The Center will utilize crime data from the NYPD and MOCJ to assess crime and hot spots within the target neighborhood. The Center will work with partners to analyze data to identify focus areas, trends, changes, or other factors that may indicate a need to re-assess program hotspots or interventions. The Center will leverage community stakeholders to ensure that qualitive insight and information about community incidents is also included in analysis, problem identification, and intervention development.

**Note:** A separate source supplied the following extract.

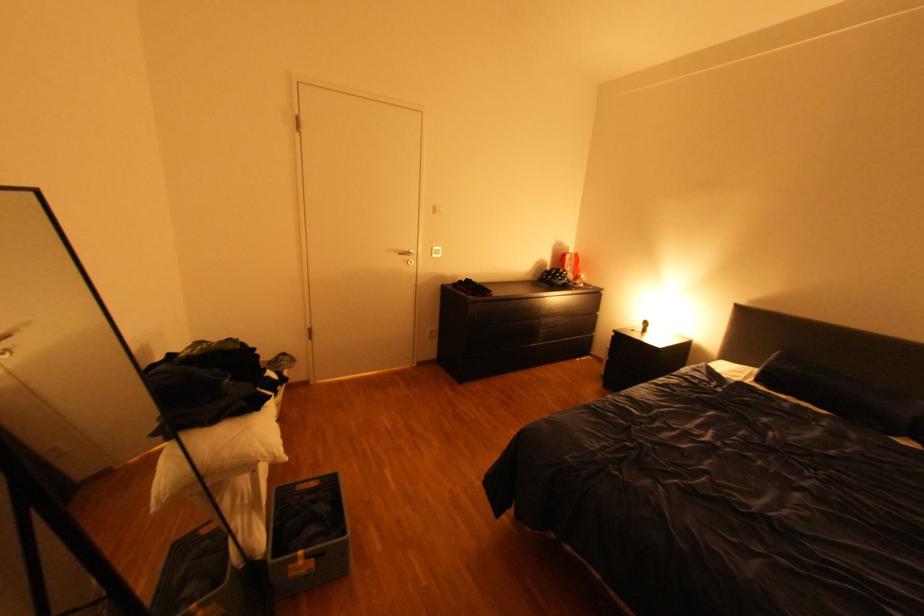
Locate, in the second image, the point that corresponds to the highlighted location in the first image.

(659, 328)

The project will reduce violent crime and increase neighborhood safety in Bronx CD 3 through a place-based strategy that focuses on crime deterrence, neighborhood revitalization, community engagement, data-driven strategies, and cross-sector partnerships. Project staff will employ public safety, violence prevention, youth services, community organizing, urban planning, and public health strategies to reduce crime and create a safer, more equitable neighborhood. The project will address the deep-rooted and generational issues of community violence, specifically territorial gang violence and youth-driven crime in the catchment area, which includes multiple public housing developments where rival crews cause violence and crime. The project will also address the street drug use activity and correlated crime.
The full-time Project Coordinator will be hired by the Center upon acknowledgement of the grant award.
The Center will leverage its (S.O.S.) violence prevention program to support the proposal. The project will also benefit from the Bronx County District Attorney’s Office’s community-based initiatives, the Mayor’s Office of Neighborhood Safety’s anti-violence initiatives within the catchment, and Children’s Aid’s collective impact initiative to improve childhood outcomes in the catchment.